Mandalay es también la ciudad de los bonzos. Todos los miembros ilustrados del clero birmano han estudiado en alguno de sus monasterios. Cada día, al amanecer, como en la capital y en todo el país, miles de monjes, cubiertos con sus túnicas color azafrán y con el cuenco de laca entre los brazos, se dispersan por la ciudad para recibir su comida. No mendigan, sino que ofrecen a los donantes la oportunidad de mejorar su karma con una buena acción. Por las tardes desaparecen en las salas de estudio y meditación. Aunque en Yangón se les encuentra en el cine o en el estadio.

 

El frescor de la mañana nos encuentra en Bagán. Las primeras pagodas se asoman a la orilla del río. Cincuenta y cinco reyes durante doce siglos llenaron la llanura de Bagán, junto al majestuoso Ayeyarwady, de templos, pagodas y estupas por millares.

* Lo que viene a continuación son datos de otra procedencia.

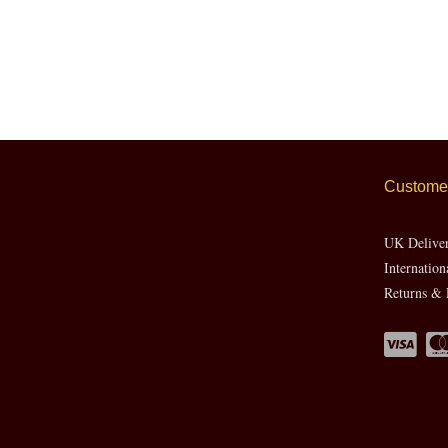
Customer
UK Delive
Internation
Returns &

En el siglo XIII había más de doce mil ocupando la llanura. Aquí nació la civilización birmana, conquistadora, artística y ferviente. Sin embargo, en solo dos batallas, las tropas mongolas de Kublai Khan, a las que seguía, curioso, Marco Polo, destruyeron Bagán y su gran cultura.

 

El río se apodera, poco a poco, de las tierras; los terremotos dañan los edificios, los murales y las estatuas. Todavía un centenar de templos permanece en buen estado; de otros cinco mil solo se ven ruinas. Bagán no tiene la grandiosidad de Angkor o el valor artístico de Borobodur. Sin embargo, cuando se contempla al atardecer desde lo alto de una de sus pagodas, no hay lugar más evocador y romántico en toda Asia que esta pluralidad de siluetas adormecidas sobre la ancha llanura, junto al río poderosamente tranquilo y el contraluz, al fondo, de unas montañas inalcanzables. La puesta de sol es un rito para el viajero en Asia. Aquí se convierte en una meditación intemporal.

 

Se puede optar por la visita en bus o en una graciosa tartana tirada por un caballito trotón. Pero la gran experiencia se tiene desde el aire, suspendidos de un globo cuando las brumas del amanecer se levantan y envuelven en su velo templos y ruinas. Colofón mágico de un viaje para soñar.